DATA RECORDS ->
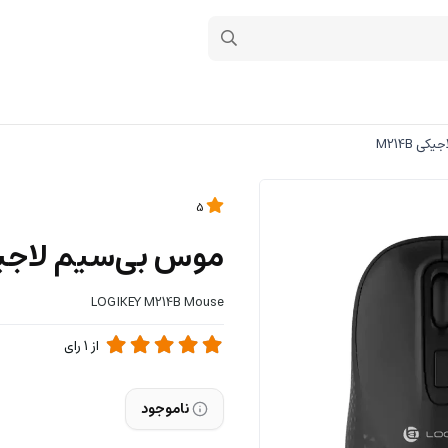
 M214B
5
موس بی‌سیم لاجیکی B
LOGIKEY M214B Mouse
از
1
رای
ناموجود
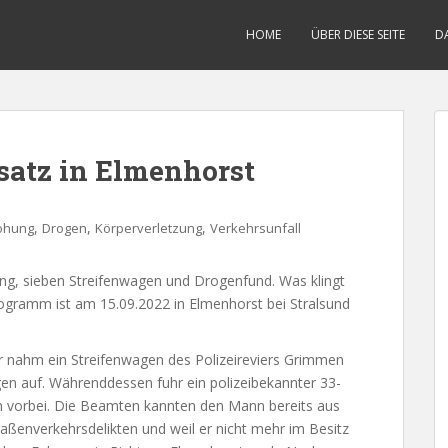
HOME
ÜBER DIESE SEITE
D
nsatz in Elmenhorst
,
,
,
ohung
Drogen
Körperverletzung
Verkehrsunfall
ng, sieben Streifenwagen und Drogenfund. Was klingt
ogramm ist am 15.09.2022 in Elmenhorst bei Stralsund
r nahm ein Streifenwagen des Polizeireviers Grimmen
gen auf. Währenddessen fuhr ein polizeibekannter 33-
n vorbei. Die Beamten kannten den Mann bereits aus
enverkehrsdelikten und weil er nicht mehr im Besitz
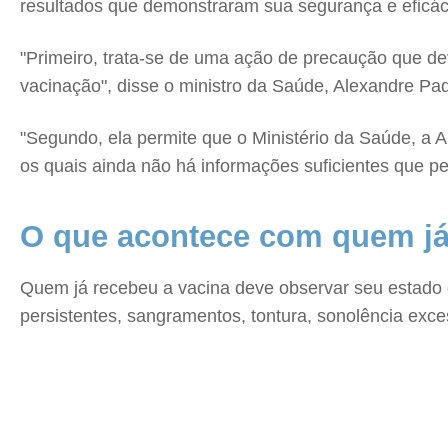
resultados que demonstraram sua segurança e eficáci
"Primeiro, trata-se de uma ação de precaução que de
vacinação", disse o ministro da Saúde, Alexandre Pad
"Segundo, ela permite que o Ministério da Saúde, a A
os quais ainda não há informações suficientes que p
O que acontece com quem já
Quem já recebeu a vacina deve observar seu estado 
persistentes, sangramentos, tontura, sonolência exce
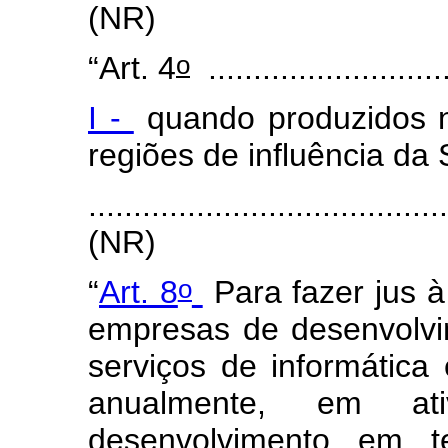
(NR)
o
“Art. 4
...........................
I -
quando produzidos n
regiões de influência 
.......................................
(NR)
o
“
Art. 8
Para fazer jus à
empresas de desenvolv
serviços de informática
anualmente, em at
desenvolvimento em t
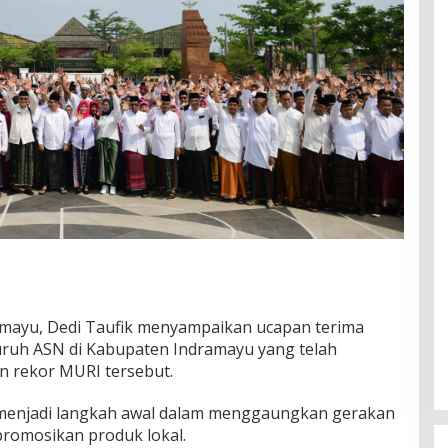
ramayu, Dedi Taufik menyampaikan ucapan terima
luruh ASN di Kabupaten Indramayu yang telah
n rekor MURI tersebut.
i menjadi langkah awal dalam menggaungkan gerakan
romosikan produk lokal.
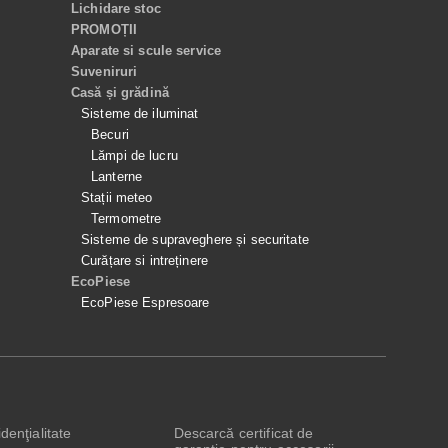
Lichidare stoc
PROMOȚII
Aparate si scule service
Suveniruri
Casă și grădină
Sisteme de iluminat
Becuri
Lămpi de lucru
Lanterne
Stații meteo
Termometre
Sisteme de supraveghere și securitate
Curățare si intreținere
EcoPiese
EcoPiese Espresoare
denţialitate
Descarcă certificat de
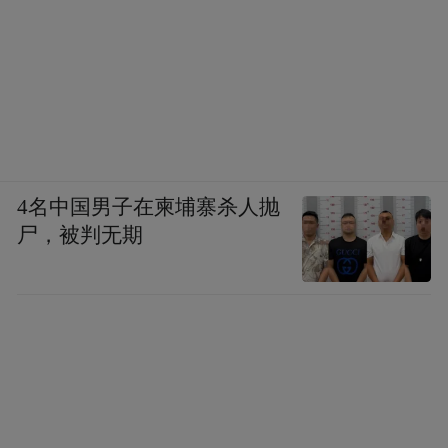
4名中国男子在柬埔寨杀人抛
尸，被判无期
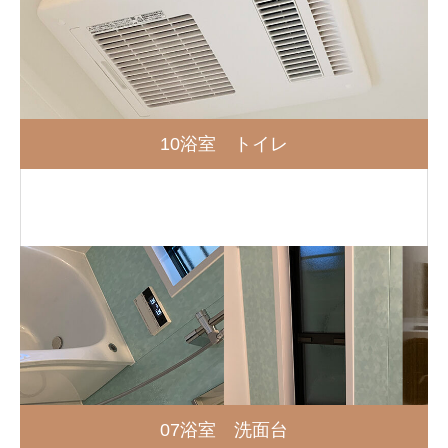
10浴室 トイレ
07浴室 洗面台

WHAT TO PRODUCE ->
Starting with the line with "Lichidare stoc" and going on through the end of the data, give those lines again with "Suveniruri" switched to "Cadouri" and everything else unchanged. Leave the pictures out of your answer.

SOLUTION TO THE PROBLEM ->
Lichidare stoc
PROMOȚII
Aparate si scule service
Cadouri
Casă și grădină
Sisteme de iluminat
Becuri
Lămpi de lucru
Lanterne
Stații meteo
Termometre
Sisteme de supraveghere și securitate
Curățare si intreținere
EcoPiese
EcoPiese Espresoare
denţialitate
Descarcă certificat de
4名中国男子在柬埔寨杀人抛
尸，被判无期
10浴室 トイレ
07浴室 洗面台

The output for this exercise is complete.